I will pray for you guys, and hope that you find the above is true for your son also.
AOX4RN, MSN, RN, NP
631 Posts
My friend, fancy meeting you here! I'm so thrilled to hear he is out of ICU and on his feet. I've been thinking of you and won't stop. Hang in there. If I can get a B in micro working my butt off you can do this with your brain half asleep :)
Love!
Your buddy from HTM :)
mbb21
22 Posts
I am soo sorry to hear about your son...I don't have any children, but I know that no matter how old they are, they'll always be you babies. It's such a blessing that he is walking again! But, like another poster said, God knows what's best for you and he has a plan already laid out. This could be a test and he is simply trying to guide you... Just trust in Him and He will lead you to where you need to be! :redbeathe
My friend, fancy meeting you here! I'm so thrilled to hear he is out of ICU and on his feet. I've been thinking of you and won't stop. Hang in there. If I can get a B in micro working my butt off you can do this with your brain half asleep :)Love!Your buddy from HTM :)

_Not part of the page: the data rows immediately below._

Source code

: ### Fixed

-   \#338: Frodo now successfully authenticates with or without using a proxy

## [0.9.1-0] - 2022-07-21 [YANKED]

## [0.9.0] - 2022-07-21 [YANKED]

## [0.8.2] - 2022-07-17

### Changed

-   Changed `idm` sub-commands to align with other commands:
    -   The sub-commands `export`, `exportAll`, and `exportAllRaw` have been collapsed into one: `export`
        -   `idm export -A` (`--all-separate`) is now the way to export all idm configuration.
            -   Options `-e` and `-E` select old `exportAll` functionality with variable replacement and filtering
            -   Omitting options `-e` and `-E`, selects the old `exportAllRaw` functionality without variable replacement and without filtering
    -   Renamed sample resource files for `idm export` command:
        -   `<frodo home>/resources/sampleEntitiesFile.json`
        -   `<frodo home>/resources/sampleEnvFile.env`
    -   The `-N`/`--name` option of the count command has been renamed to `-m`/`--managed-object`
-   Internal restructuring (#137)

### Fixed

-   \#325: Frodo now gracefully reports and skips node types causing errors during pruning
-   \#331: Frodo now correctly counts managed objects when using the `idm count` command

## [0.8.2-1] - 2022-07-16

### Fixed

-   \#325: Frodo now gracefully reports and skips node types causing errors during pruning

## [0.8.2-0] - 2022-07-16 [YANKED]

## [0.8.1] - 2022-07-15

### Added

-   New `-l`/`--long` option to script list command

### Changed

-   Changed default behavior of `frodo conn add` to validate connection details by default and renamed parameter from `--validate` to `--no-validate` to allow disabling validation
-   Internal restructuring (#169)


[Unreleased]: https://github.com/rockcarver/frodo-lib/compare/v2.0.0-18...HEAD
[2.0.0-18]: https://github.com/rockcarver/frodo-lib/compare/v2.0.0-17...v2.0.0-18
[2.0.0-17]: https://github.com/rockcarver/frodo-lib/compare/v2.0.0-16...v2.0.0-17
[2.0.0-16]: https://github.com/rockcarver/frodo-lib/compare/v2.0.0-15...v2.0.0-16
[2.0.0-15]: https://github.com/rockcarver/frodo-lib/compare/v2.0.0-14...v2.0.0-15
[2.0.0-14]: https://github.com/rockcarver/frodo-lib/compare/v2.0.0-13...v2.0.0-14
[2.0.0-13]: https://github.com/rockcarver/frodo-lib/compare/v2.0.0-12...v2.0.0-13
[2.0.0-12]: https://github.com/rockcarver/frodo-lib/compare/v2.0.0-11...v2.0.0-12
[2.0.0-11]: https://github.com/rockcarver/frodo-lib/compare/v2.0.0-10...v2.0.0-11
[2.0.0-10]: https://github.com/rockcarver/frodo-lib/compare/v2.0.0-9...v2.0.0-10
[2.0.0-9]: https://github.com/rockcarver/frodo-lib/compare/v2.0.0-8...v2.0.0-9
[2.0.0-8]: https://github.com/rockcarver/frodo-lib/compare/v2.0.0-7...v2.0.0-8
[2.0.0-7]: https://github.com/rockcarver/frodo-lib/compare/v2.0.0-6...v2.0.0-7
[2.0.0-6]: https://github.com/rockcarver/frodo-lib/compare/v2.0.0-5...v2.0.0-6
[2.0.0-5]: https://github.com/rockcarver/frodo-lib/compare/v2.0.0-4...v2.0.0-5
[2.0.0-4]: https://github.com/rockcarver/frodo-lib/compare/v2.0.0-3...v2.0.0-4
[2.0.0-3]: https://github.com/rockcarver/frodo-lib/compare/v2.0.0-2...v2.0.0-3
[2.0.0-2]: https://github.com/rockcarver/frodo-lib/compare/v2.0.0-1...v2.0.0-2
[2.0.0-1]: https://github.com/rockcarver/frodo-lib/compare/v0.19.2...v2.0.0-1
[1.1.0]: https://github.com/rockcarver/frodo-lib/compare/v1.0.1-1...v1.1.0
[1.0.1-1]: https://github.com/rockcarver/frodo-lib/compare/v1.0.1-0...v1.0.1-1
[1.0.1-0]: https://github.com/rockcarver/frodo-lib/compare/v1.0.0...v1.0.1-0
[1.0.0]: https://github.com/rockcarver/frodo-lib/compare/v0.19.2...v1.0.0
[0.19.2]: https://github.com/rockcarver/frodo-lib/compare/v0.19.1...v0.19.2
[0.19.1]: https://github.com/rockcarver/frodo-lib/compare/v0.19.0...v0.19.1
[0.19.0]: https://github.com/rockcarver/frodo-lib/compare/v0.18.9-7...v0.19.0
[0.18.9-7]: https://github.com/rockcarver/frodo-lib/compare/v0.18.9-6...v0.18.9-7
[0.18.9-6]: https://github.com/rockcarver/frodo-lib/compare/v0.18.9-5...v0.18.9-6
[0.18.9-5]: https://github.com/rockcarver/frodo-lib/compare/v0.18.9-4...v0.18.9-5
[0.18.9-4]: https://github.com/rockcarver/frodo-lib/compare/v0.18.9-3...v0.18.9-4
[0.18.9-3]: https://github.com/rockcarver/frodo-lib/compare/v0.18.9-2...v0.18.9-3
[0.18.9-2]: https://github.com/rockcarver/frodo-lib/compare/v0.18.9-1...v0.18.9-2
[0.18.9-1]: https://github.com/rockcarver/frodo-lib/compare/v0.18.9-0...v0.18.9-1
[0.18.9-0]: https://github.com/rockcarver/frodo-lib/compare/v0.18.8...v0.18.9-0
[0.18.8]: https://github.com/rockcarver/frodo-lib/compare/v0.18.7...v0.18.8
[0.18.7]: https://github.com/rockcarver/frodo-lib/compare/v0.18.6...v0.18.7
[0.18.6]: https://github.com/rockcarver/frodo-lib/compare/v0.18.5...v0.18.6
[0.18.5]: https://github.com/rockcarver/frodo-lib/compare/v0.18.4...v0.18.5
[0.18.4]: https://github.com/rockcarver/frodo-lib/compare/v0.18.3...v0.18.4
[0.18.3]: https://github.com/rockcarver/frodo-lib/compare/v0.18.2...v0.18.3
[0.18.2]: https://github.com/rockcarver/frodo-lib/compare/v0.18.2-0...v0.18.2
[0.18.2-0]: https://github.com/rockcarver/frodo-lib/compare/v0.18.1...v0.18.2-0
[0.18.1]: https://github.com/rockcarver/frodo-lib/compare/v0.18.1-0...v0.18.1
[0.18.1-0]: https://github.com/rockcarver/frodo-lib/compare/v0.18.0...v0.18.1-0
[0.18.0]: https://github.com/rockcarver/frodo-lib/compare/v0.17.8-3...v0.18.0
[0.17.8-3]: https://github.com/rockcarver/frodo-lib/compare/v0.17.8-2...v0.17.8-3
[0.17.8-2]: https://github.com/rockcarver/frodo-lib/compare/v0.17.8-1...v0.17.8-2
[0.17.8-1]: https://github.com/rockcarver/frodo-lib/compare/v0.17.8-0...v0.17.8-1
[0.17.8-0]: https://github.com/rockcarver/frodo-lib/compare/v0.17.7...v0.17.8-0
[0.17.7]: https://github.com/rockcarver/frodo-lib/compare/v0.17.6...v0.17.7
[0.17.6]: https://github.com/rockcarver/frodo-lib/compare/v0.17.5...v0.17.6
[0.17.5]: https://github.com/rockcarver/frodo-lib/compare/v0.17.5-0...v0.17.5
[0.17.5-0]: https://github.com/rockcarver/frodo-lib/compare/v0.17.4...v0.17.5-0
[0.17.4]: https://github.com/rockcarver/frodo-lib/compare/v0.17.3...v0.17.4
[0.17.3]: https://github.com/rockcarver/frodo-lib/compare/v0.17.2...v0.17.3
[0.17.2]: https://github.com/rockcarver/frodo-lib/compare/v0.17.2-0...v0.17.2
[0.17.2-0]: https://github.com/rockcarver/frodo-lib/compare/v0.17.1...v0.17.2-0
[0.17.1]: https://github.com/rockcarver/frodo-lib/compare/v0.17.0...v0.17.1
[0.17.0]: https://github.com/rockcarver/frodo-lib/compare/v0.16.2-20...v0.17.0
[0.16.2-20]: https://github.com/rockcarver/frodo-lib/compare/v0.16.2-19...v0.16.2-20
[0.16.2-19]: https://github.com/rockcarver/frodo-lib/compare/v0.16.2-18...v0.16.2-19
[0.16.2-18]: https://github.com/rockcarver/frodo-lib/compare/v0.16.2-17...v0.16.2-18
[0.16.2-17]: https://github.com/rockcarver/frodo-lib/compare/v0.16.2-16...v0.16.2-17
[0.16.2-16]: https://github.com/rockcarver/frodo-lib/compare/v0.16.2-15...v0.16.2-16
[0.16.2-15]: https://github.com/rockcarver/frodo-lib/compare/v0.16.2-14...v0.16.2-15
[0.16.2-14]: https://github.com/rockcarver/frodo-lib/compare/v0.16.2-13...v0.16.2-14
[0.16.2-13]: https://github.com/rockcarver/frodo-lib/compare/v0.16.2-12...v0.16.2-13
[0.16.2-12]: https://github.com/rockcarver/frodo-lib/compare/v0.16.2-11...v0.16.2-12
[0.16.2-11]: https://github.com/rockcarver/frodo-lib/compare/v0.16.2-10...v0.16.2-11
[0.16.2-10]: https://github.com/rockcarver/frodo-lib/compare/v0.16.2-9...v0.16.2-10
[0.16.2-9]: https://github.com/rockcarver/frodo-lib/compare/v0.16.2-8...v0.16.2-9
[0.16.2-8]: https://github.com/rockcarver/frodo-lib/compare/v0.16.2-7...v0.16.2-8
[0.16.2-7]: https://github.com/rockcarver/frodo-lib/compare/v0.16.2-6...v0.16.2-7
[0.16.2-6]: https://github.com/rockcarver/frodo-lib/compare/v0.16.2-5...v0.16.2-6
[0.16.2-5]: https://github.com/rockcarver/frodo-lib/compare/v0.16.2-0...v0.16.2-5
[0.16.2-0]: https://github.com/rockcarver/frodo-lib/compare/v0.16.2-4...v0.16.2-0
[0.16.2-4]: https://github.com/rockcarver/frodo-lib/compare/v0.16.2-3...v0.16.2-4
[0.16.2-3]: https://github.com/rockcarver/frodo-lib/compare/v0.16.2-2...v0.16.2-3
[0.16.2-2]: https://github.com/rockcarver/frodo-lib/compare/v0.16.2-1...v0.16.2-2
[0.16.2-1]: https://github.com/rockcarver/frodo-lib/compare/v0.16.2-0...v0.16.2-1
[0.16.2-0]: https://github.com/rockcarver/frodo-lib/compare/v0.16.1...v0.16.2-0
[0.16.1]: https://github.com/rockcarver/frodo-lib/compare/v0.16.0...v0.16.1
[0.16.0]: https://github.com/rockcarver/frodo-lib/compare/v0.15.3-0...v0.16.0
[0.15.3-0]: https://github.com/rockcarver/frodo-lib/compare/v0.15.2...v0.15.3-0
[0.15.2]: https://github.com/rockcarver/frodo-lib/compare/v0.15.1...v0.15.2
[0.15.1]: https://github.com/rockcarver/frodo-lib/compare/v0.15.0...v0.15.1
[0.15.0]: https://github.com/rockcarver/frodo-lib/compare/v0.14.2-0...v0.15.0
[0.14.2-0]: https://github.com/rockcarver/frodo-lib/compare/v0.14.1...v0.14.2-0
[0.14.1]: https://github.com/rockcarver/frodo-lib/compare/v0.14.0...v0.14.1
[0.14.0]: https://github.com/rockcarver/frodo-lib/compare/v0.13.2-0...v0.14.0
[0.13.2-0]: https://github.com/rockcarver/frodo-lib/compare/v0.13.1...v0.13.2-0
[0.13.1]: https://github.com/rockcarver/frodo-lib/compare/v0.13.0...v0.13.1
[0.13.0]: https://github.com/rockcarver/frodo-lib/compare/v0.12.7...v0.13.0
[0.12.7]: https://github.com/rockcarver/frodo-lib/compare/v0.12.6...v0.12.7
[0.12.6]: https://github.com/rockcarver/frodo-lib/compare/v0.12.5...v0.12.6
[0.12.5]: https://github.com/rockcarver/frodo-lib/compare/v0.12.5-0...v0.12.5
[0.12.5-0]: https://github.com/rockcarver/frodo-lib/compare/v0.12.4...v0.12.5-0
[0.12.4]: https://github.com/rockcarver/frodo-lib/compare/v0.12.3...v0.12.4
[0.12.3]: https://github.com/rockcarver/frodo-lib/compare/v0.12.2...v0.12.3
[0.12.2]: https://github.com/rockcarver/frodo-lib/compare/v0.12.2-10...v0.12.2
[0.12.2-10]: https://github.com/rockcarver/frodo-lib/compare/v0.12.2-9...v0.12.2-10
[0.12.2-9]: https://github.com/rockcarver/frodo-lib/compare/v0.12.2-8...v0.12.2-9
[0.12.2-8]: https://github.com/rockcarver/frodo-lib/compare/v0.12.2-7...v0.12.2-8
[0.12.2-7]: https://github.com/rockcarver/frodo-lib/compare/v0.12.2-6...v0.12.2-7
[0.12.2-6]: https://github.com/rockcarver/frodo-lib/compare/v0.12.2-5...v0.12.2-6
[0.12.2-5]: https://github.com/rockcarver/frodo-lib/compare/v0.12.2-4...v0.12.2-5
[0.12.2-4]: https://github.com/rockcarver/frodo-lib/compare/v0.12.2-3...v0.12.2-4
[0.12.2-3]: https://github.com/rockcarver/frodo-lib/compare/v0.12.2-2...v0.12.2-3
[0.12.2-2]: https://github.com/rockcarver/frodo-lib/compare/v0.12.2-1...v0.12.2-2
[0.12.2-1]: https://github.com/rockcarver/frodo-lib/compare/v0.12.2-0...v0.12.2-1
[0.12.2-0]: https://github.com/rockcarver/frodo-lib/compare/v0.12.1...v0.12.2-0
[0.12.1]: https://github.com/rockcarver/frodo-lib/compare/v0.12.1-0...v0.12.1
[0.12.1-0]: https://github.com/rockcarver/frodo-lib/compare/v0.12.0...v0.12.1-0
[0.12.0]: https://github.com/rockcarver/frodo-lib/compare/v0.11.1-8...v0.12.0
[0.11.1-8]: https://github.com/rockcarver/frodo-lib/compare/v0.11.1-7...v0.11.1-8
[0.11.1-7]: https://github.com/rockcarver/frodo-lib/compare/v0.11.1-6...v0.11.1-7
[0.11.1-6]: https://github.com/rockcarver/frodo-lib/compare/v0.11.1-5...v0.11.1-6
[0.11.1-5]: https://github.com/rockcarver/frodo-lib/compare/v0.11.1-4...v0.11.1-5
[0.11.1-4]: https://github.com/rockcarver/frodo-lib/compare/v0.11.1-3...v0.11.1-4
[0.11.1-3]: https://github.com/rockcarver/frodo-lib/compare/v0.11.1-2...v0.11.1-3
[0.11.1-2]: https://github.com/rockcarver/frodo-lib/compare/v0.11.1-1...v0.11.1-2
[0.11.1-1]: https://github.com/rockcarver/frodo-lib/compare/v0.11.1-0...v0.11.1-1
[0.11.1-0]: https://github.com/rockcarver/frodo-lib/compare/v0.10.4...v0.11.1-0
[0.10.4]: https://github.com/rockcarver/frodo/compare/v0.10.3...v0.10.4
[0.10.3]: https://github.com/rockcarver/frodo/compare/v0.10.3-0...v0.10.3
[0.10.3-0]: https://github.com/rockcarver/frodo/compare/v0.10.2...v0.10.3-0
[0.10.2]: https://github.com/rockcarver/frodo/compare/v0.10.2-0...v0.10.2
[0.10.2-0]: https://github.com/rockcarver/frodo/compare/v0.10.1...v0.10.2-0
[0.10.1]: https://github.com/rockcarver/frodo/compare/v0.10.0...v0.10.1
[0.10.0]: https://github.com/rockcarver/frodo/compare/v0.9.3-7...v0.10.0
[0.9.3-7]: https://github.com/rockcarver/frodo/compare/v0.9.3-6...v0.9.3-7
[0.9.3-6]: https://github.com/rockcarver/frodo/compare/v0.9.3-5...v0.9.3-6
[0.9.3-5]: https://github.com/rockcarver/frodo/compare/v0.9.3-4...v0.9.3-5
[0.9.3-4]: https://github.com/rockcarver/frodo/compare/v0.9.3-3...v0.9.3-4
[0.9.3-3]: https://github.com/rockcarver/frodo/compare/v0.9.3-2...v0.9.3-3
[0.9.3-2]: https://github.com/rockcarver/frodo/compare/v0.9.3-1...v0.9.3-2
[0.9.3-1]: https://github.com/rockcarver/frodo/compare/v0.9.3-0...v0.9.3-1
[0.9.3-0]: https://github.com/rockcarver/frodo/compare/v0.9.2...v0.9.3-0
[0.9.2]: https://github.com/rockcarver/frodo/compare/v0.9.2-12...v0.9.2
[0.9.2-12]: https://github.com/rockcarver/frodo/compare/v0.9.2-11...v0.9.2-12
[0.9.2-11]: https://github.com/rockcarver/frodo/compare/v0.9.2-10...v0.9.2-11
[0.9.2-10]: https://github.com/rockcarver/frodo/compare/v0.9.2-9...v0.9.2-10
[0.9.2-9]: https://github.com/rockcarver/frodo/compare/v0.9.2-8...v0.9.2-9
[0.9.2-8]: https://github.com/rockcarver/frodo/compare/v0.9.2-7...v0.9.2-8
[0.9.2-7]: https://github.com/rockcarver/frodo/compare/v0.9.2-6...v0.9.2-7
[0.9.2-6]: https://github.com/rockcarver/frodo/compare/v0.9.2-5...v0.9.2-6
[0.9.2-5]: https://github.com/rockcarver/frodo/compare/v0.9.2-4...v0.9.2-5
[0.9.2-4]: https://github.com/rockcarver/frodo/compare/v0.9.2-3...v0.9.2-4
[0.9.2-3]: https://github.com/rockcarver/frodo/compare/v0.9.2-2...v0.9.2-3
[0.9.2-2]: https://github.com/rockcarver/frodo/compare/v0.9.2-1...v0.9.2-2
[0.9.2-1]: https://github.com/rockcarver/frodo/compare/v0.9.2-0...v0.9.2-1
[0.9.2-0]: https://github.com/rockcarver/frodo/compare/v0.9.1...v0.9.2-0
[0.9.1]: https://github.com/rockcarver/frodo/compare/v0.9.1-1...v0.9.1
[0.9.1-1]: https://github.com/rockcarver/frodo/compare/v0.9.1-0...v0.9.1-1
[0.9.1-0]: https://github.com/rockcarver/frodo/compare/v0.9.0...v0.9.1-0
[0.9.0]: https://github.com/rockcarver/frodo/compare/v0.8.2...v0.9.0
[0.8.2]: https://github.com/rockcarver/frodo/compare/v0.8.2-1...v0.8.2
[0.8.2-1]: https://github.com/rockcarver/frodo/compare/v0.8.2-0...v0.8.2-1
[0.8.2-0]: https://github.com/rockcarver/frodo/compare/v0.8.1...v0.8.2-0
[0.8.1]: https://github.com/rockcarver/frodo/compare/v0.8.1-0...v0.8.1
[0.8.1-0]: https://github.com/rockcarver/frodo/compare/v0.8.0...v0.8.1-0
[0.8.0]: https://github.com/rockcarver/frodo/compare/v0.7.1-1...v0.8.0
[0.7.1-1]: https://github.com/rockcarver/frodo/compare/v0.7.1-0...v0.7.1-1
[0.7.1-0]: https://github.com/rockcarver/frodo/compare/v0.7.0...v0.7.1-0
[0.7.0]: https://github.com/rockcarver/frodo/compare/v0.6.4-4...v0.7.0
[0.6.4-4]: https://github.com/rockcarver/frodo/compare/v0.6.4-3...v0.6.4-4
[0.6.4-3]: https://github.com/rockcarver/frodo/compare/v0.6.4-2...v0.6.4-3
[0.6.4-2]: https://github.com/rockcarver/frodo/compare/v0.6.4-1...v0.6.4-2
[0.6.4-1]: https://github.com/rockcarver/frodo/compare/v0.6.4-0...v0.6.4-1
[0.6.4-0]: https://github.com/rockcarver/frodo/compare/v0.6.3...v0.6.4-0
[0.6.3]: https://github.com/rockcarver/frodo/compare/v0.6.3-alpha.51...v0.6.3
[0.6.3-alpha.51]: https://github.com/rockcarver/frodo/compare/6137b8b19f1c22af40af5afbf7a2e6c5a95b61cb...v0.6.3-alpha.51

YOU! I have been counting on your good thoughts, Sister! Better not stop! I beg you.
I didn't know you were here either... great minds thinking alike and all that. Now you get double doses of me and all the drama that has swirled around my life this past 18 months. Crazy or what? I feel like I should crack under the strain and pressure, but instead I just keep getting fatter. I am NOT checking my B/P. The sun is shining this morning, so I am just going to keep pushing on. Talk to ya.